The two steamships were on closing courses and rapidly approaching each other, their towering plumes of smoke marking their speed. The other was hull up now, a black hull — and yes, those were gun turrets. British surely, no warship of any other country would be prowling about out here.

It was a closely run thing. Virginia curved between Dixie Belle and the other ship, stopped engines.

“She’s flying the white ensign, sir,” the lookout called down.

“She is indeed,” Semmes said, smiling happily. Ships at sea, antagonists at sea. This was the life he relished — that he really enjoyed. During the war, when he had carried cotton from the South to England, he was happy for every moment of every voyage. He had been much pursued when running the blockade with cotton cargoes but never caught.

“Now let us see what you are going to do, my fine English friend. This is not another chance to bully an unarmed merchantman. You are up against the pride of the American navy. Go ahead. Get off a shell. Give me some excuse to blast you out of the water.”

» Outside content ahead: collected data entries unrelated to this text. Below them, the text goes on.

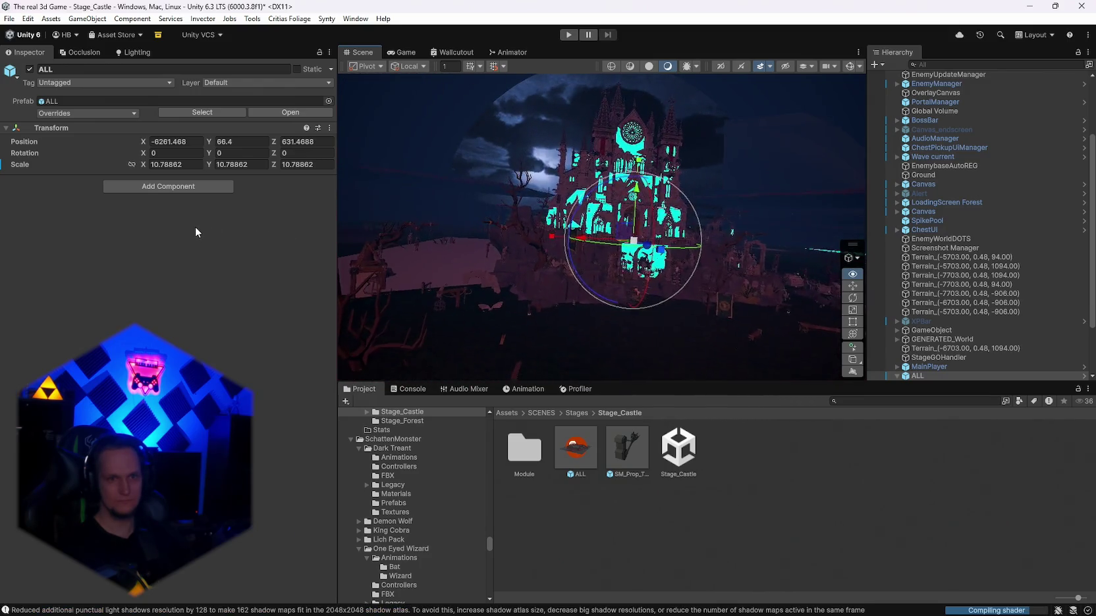
{"action": "scroll", "coordinate": [943, 329], "scroll_direction": "down", "scroll_amount": 3}
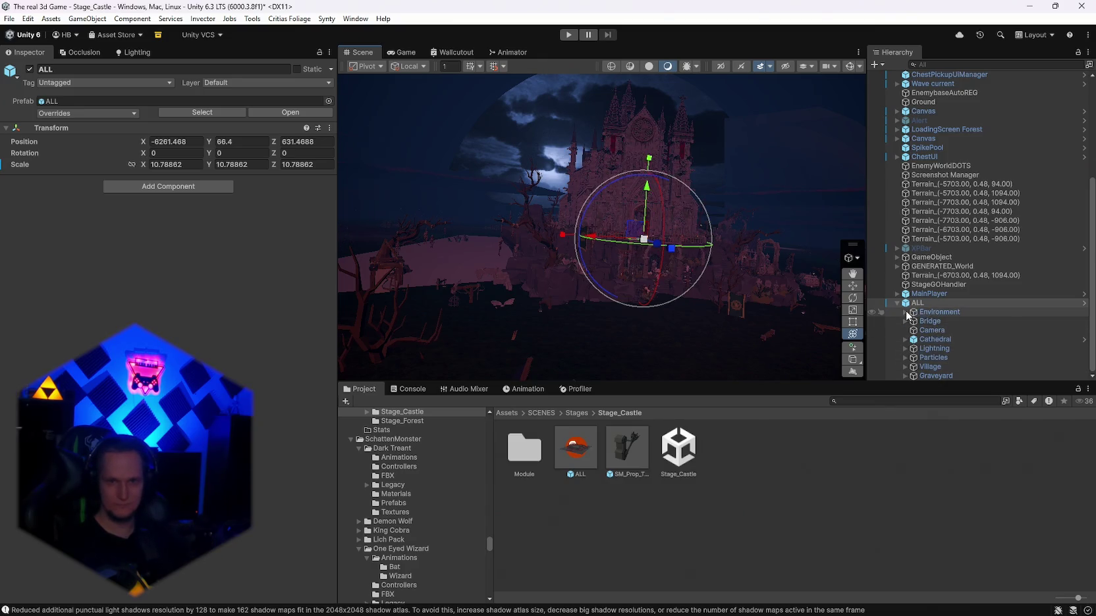
{"action": "scroll", "coordinate": [935, 319], "scroll_direction": "down", "scroll_amount": 3}
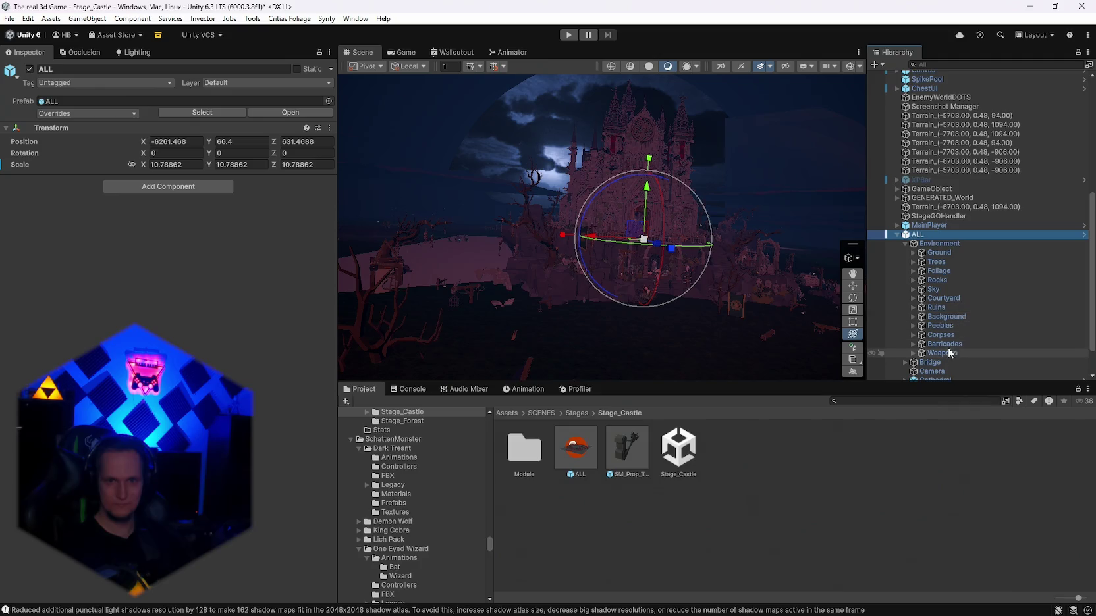
{"action": "left_click", "coordinate": [951, 289]}
Step: Delete the Sky object and move the view in toward the castle
{"action": "key", "text": "Delete"}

The turrets on the other warship were turning his way. Semmes was still smiling. But it was the cold grimace of a man ready for anything.

North of the antagonistic ironclads, close to where the river Mersey joined the Irish Sea, a confrontation of a totally different kind was taking place. This was no battle of the giants, but it might appear to an onlooker that the smaller ship was attacking the larger. Aurora came around the bend in the river with her engine turning at top revolutions. The sweating, soot-smeared stokers sent shovelful after shovelful of coal into the furnace. Lieutenant Simenov in the engine room looked at the pressure gauge — then quickly away. It was moving steadily toward the red; he had never had the pressure this high before. Yet the Count had asked for maximum speed — and that is what he would get.